The workflow if the superuser becomes uncertain whether a publication can be approved:
1) The superuser contacts the author and asks him/her to explain how the publication fulfils the four criteria for scholarly publications outlined in the Universities Norway report Emphasis on Research
2) If the answer does not remove all doubts, the publication will be given to the Pro-rector for R&D/ artistic development work.
3) If the Pro-rector for R&D/ artistic development work wants a broader opinion, the publication will be sent for evaluation by specialists within the 15th of February.
- A publication with co-authors from other Norwegian institutions, must be approved as a scholarly publication by all the other Norwegian institutions that take part in the NVI-reporting, in order for it to be included in the final NVI-report.

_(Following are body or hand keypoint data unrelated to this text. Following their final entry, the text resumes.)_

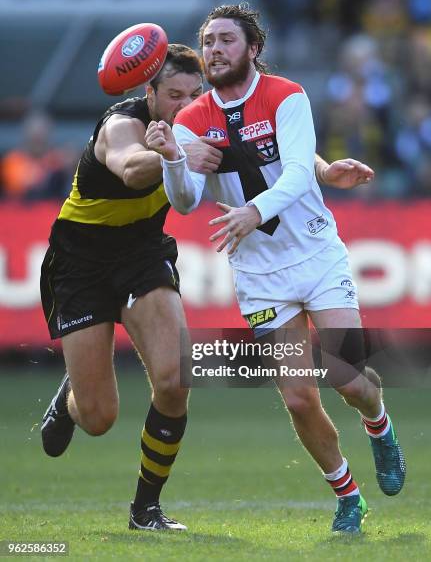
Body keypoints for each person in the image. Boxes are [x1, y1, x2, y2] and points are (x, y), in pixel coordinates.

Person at [40, 42, 374, 533]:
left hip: (142, 254)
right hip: (80, 262)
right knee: (98, 418)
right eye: (174, 94)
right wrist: (175, 153)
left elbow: (272, 142)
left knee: (176, 380)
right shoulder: (122, 126)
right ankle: (73, 394)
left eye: (194, 93)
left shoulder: (201, 119)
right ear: (148, 93)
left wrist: (322, 170)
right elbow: (132, 168)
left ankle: (145, 510)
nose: (185, 104)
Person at [145, 4, 406, 535]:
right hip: (260, 273)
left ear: (253, 49)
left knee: (348, 380)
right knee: (297, 395)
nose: (215, 49)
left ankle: (379, 426)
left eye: (226, 40)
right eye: (208, 41)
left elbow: (294, 172)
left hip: (314, 253)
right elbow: (189, 201)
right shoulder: (192, 119)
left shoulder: (287, 96)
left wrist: (253, 210)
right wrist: (174, 158)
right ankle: (348, 497)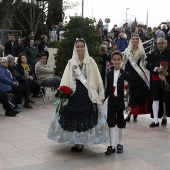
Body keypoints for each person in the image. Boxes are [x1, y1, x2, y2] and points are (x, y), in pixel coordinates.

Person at [47, 38, 109, 152]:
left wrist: (100, 94)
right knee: (73, 118)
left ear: (85, 47)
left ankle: (81, 142)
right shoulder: (71, 62)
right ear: (75, 48)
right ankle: (75, 142)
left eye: (82, 46)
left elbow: (97, 79)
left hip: (87, 93)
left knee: (84, 118)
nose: (80, 48)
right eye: (78, 46)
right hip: (74, 93)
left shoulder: (90, 61)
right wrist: (64, 92)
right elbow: (66, 77)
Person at [105, 51, 131, 155]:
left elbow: (129, 91)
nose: (116, 61)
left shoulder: (126, 74)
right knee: (111, 122)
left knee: (121, 123)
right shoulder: (109, 73)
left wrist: (129, 105)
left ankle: (120, 143)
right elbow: (108, 89)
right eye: (114, 59)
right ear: (111, 61)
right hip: (112, 101)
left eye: (118, 59)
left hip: (122, 102)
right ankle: (112, 145)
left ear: (121, 60)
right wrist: (103, 98)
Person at [122, 34, 149, 121]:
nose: (135, 40)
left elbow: (144, 63)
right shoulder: (126, 51)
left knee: (137, 94)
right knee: (127, 93)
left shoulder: (141, 51)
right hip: (128, 73)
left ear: (138, 40)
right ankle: (128, 112)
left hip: (137, 74)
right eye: (133, 39)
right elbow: (123, 62)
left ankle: (135, 112)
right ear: (131, 40)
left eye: (137, 39)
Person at [146, 37, 170, 127]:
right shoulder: (153, 53)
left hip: (167, 80)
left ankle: (164, 117)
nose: (160, 45)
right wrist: (155, 68)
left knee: (165, 99)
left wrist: (168, 72)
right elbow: (147, 64)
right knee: (155, 98)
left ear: (166, 44)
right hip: (155, 80)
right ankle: (155, 120)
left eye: (162, 43)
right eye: (158, 43)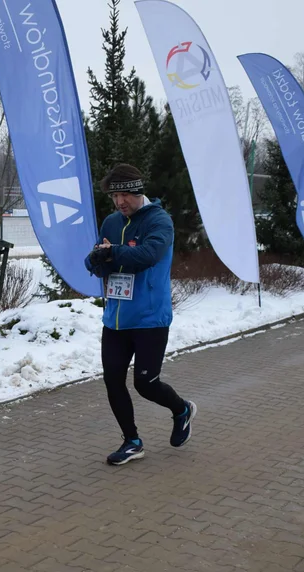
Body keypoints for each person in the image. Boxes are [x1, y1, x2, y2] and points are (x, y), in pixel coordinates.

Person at [84, 163, 196, 466]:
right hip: (116, 319)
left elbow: (147, 256)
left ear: (137, 192)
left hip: (149, 318)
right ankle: (132, 441)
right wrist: (95, 260)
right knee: (113, 380)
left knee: (145, 383)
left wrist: (112, 253)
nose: (120, 202)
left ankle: (182, 409)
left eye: (124, 195)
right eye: (114, 196)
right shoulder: (111, 222)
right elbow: (102, 261)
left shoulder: (160, 221)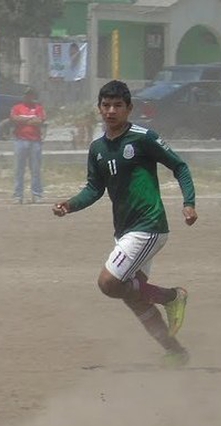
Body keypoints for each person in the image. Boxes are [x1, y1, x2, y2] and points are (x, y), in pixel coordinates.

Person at [52, 80, 196, 367]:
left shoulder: (143, 138)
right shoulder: (97, 148)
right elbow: (94, 189)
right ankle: (175, 352)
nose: (111, 110)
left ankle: (171, 296)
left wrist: (189, 202)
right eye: (106, 105)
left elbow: (179, 166)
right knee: (131, 295)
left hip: (149, 225)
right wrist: (69, 205)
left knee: (108, 282)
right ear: (99, 109)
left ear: (129, 109)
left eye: (118, 105)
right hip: (126, 231)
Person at [10, 87, 46, 204]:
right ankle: (18, 195)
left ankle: (36, 194)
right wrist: (30, 119)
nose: (28, 97)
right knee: (19, 169)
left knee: (35, 169)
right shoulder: (17, 107)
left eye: (30, 95)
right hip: (20, 141)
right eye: (26, 95)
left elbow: (40, 120)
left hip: (35, 141)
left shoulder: (38, 108)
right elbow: (14, 118)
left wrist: (23, 120)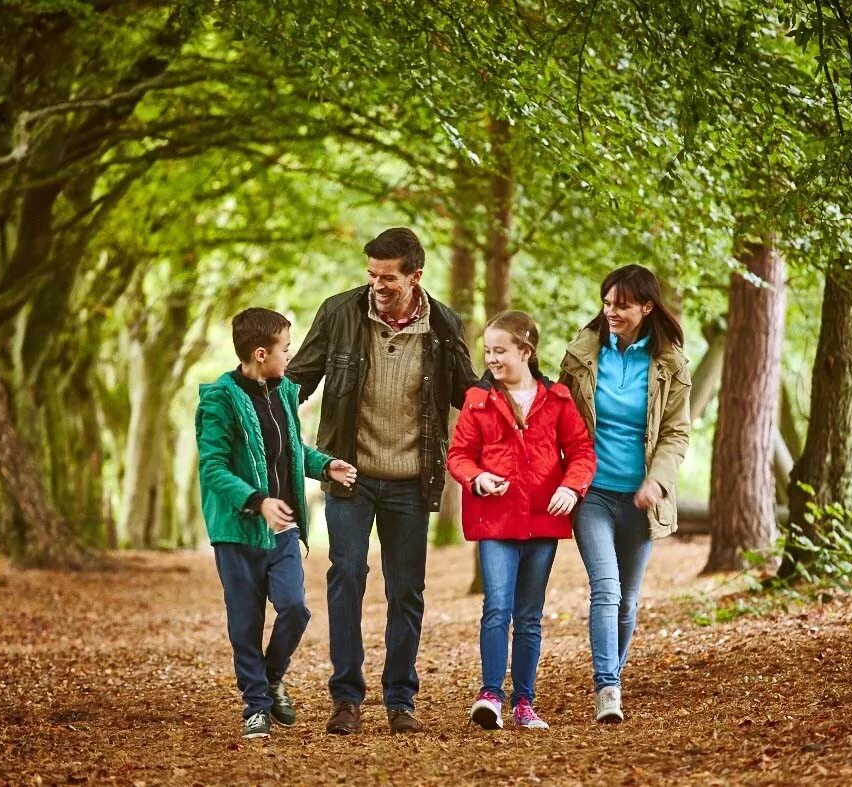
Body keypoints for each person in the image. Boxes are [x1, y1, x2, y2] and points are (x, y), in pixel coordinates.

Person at [286, 227, 478, 735]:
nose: (377, 284)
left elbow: (469, 394)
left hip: (412, 482)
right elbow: (298, 380)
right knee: (345, 576)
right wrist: (250, 407)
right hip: (350, 473)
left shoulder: (443, 325)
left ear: (415, 276)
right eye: (371, 274)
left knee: (406, 591)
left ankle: (400, 699)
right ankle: (346, 697)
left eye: (388, 277)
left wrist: (526, 400)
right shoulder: (340, 312)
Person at [196, 307, 359, 740]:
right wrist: (257, 502)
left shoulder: (284, 392)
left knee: (294, 607)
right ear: (261, 352)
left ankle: (271, 678)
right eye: (286, 348)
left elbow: (293, 451)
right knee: (245, 622)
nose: (291, 355)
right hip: (238, 532)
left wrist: (327, 467)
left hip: (283, 527)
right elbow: (212, 468)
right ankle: (256, 706)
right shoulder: (219, 400)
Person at [446, 311, 596, 731]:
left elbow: (582, 452)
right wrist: (477, 479)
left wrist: (571, 487)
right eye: (488, 351)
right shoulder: (477, 401)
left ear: (526, 351)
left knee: (529, 616)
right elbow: (458, 456)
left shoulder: (559, 399)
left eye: (500, 351)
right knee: (497, 608)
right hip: (495, 524)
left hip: (542, 524)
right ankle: (490, 694)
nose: (492, 359)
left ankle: (525, 702)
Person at [558, 264, 692, 724]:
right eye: (607, 302)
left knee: (629, 601)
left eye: (622, 304)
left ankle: (613, 673)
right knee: (607, 590)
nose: (611, 311)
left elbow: (676, 433)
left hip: (641, 499)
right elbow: (558, 416)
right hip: (592, 492)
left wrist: (657, 479)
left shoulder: (670, 363)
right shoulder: (581, 354)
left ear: (646, 307)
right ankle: (607, 687)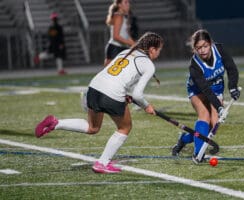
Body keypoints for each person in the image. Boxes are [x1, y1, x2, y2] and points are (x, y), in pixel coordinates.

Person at [35, 32, 164, 174]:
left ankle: (56, 123)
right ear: (152, 49)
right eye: (159, 50)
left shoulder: (127, 52)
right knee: (125, 128)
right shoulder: (149, 65)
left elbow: (119, 76)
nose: (158, 54)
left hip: (94, 88)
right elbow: (138, 95)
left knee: (93, 127)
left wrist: (125, 95)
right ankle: (102, 163)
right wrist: (147, 106)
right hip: (111, 93)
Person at [171, 29, 240, 164]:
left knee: (213, 125)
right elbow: (206, 90)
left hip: (217, 88)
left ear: (210, 43)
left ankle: (184, 139)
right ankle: (198, 153)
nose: (202, 50)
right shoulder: (194, 66)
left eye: (205, 46)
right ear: (194, 49)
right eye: (198, 48)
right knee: (204, 116)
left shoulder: (219, 50)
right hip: (198, 90)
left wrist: (233, 87)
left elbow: (232, 68)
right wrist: (219, 107)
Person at [104, 0, 136, 66]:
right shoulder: (118, 16)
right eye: (125, 2)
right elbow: (115, 36)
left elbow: (126, 35)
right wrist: (130, 43)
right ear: (119, 5)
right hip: (115, 48)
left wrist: (135, 44)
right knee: (110, 75)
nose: (128, 4)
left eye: (128, 2)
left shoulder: (124, 16)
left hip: (122, 48)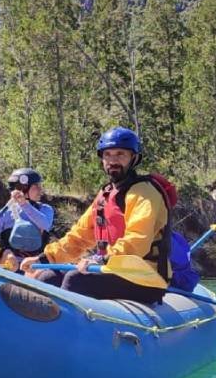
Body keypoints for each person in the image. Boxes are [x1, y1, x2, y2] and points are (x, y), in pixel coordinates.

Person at [19, 128, 169, 303]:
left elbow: (137, 240)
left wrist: (101, 259)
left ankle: (68, 321)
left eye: (120, 154)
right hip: (110, 269)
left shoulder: (145, 193)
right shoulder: (105, 195)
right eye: (107, 155)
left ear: (134, 158)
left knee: (75, 280)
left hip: (145, 277)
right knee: (49, 277)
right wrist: (44, 258)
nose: (113, 160)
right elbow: (79, 237)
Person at [0, 168, 54, 271]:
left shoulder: (45, 209)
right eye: (36, 186)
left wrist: (24, 204)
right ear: (23, 188)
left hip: (35, 264)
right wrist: (3, 253)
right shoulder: (8, 211)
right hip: (11, 263)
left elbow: (45, 224)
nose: (40, 190)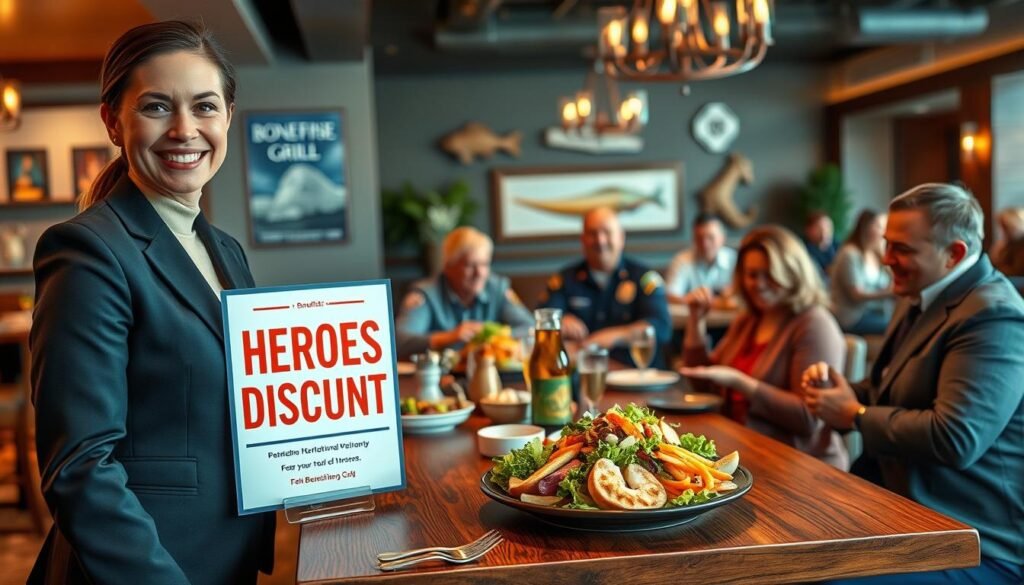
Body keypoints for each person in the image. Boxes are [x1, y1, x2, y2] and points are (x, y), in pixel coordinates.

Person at [29, 21, 274, 584]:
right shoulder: (87, 251)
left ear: (228, 117)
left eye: (205, 106)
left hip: (224, 555)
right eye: (157, 107)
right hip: (148, 567)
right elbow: (80, 467)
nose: (185, 130)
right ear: (114, 122)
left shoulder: (225, 249)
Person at [803, 183, 1024, 584]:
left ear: (954, 253)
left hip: (972, 540)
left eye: (901, 249)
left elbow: (955, 437)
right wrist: (842, 392)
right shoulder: (921, 293)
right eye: (886, 244)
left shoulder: (995, 315)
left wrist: (855, 414)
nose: (887, 259)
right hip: (899, 509)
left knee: (810, 576)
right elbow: (888, 391)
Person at [680, 225, 848, 469]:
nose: (758, 284)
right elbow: (703, 384)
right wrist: (696, 321)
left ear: (792, 273)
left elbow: (808, 418)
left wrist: (740, 382)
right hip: (744, 452)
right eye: (752, 274)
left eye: (769, 274)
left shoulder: (814, 324)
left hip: (800, 466)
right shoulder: (748, 319)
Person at [539, 206, 671, 367]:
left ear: (621, 238)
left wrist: (614, 336)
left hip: (635, 374)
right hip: (583, 373)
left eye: (607, 232)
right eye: (592, 233)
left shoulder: (644, 278)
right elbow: (543, 317)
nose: (600, 241)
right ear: (583, 240)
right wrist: (560, 320)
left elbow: (661, 328)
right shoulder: (565, 279)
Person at [396, 226, 533, 358]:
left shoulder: (498, 289)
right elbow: (400, 340)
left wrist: (491, 336)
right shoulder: (426, 294)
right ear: (448, 266)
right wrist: (449, 337)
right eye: (470, 265)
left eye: (484, 264)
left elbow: (530, 328)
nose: (479, 273)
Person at [830, 210, 894, 335]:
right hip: (851, 317)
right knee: (894, 327)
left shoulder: (876, 253)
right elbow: (856, 295)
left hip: (872, 312)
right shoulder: (849, 254)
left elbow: (893, 278)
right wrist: (889, 293)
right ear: (866, 228)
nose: (884, 232)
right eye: (879, 226)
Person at [664, 213, 737, 304]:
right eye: (699, 238)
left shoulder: (735, 260)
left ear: (722, 238)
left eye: (710, 237)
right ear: (693, 239)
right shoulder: (681, 260)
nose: (705, 244)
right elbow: (670, 296)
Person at [803, 210, 838, 279]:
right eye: (819, 228)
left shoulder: (838, 245)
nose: (825, 232)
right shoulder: (804, 251)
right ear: (808, 230)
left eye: (828, 227)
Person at [991, 206, 1024, 277]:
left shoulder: (1020, 244)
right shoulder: (1004, 244)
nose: (1003, 231)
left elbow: (1017, 271)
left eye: (1006, 226)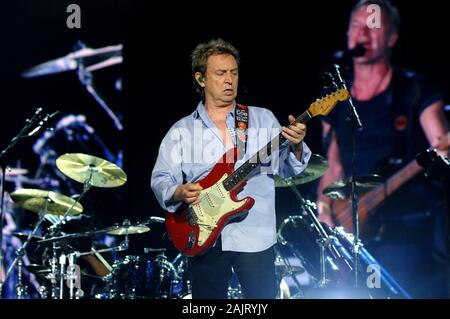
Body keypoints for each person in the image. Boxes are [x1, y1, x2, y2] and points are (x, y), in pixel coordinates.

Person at [151, 38, 311, 299]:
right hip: (202, 233)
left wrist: (296, 146)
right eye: (220, 73)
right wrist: (178, 191)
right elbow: (160, 178)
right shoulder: (182, 130)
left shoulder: (261, 119)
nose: (229, 80)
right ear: (201, 79)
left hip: (256, 234)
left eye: (234, 73)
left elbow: (288, 170)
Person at [316, 0, 449, 298]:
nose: (363, 32)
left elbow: (442, 145)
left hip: (407, 226)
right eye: (355, 25)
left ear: (391, 38)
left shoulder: (414, 89)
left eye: (373, 25)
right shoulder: (335, 98)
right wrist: (325, 214)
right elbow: (332, 167)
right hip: (351, 227)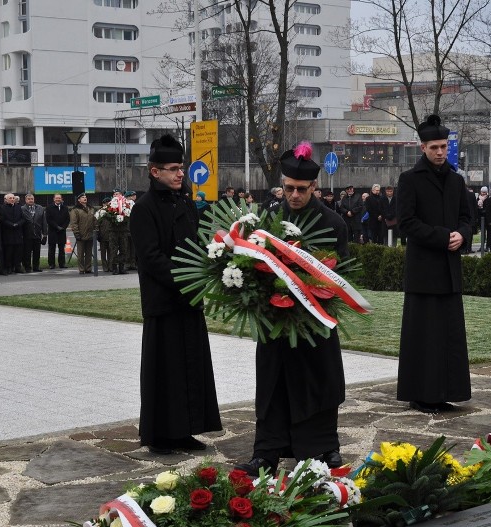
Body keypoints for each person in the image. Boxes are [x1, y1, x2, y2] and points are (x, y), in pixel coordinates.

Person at [235, 141, 349, 477]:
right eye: (288, 188)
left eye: (301, 189)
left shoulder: (333, 223)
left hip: (313, 320)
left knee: (318, 383)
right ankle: (266, 451)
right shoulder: (267, 220)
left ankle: (322, 446)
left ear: (314, 186)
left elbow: (338, 276)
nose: (294, 195)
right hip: (273, 320)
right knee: (272, 385)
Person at [129, 133, 222, 454]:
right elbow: (150, 257)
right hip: (164, 301)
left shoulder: (185, 201)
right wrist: (186, 277)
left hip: (190, 299)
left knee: (191, 367)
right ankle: (162, 435)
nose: (180, 173)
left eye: (180, 167)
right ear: (155, 171)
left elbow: (196, 245)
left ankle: (187, 430)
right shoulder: (143, 208)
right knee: (165, 370)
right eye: (172, 168)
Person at [396, 114, 472, 414]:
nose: (440, 152)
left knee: (449, 336)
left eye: (443, 146)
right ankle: (421, 394)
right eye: (434, 147)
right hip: (424, 271)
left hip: (449, 271)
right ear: (423, 148)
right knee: (424, 336)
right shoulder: (409, 180)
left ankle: (446, 392)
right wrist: (443, 237)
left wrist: (462, 235)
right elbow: (406, 223)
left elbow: (468, 219)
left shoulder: (456, 179)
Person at [69, 193, 95, 274]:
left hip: (90, 234)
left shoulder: (91, 209)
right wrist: (76, 234)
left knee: (89, 253)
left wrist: (95, 231)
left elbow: (95, 221)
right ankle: (81, 268)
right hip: (81, 234)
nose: (85, 198)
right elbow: (74, 223)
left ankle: (88, 268)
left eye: (85, 197)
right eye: (82, 197)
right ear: (79, 200)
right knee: (80, 253)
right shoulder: (75, 210)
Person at [21, 193, 47, 272]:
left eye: (32, 199)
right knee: (27, 252)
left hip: (37, 234)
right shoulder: (22, 208)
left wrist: (45, 234)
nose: (30, 200)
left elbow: (44, 222)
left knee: (37, 252)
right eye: (28, 199)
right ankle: (27, 267)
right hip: (27, 234)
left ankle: (36, 267)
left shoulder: (40, 208)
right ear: (25, 200)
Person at [0, 193, 25, 274]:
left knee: (18, 252)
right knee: (8, 252)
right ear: (6, 199)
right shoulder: (2, 208)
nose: (12, 199)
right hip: (8, 233)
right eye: (10, 198)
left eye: (13, 198)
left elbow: (23, 218)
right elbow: (2, 219)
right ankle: (8, 267)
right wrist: (11, 224)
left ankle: (17, 267)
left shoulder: (19, 207)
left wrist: (18, 224)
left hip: (17, 233)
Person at [45, 194, 70, 269]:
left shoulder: (65, 208)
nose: (58, 199)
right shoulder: (49, 207)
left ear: (61, 199)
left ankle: (62, 264)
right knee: (52, 249)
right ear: (54, 199)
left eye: (59, 198)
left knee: (62, 249)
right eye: (56, 198)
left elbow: (67, 219)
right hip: (53, 230)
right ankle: (51, 264)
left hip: (62, 231)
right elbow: (48, 219)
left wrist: (63, 227)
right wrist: (56, 226)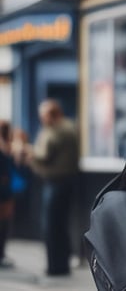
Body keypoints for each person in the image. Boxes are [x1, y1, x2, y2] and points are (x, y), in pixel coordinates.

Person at [27, 99, 79, 276]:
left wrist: (30, 151)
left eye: (44, 116)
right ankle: (60, 265)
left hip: (57, 183)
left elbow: (44, 153)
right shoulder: (68, 127)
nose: (42, 120)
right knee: (59, 225)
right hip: (64, 182)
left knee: (52, 226)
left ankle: (55, 267)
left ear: (53, 114)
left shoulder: (58, 129)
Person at [0, 120, 16, 268]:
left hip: (6, 188)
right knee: (3, 223)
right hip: (4, 188)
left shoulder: (9, 145)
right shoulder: (6, 146)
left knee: (5, 222)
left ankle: (2, 253)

- If the institutions disagree on whether a publication is scholarly or not, then it must be considered by Cristin's disputes committee.
- The Norwegian Publication Indicator (NPI) is the calculation formula used to calculate the scholarly publications count. The purpose of the indicator is to be able to measure research activity at the institutional level as a basis for allocating performance-based grants over the state budget.
- The calculation itself is explained here: New calculation method for publishing points.
- Disbursement in NOK per NVI-point is stated in Orientation on proposal for the state budget for universities and colleges, which is an appendix to the final annual allocation letter.
- The publication indicator is unsuitable for measuring, or evaluating, research quality at the individual level.
- Universities Norway has made a formal statement on the use of the publication indicator at the local level or for individual researchers (only in Norwegian).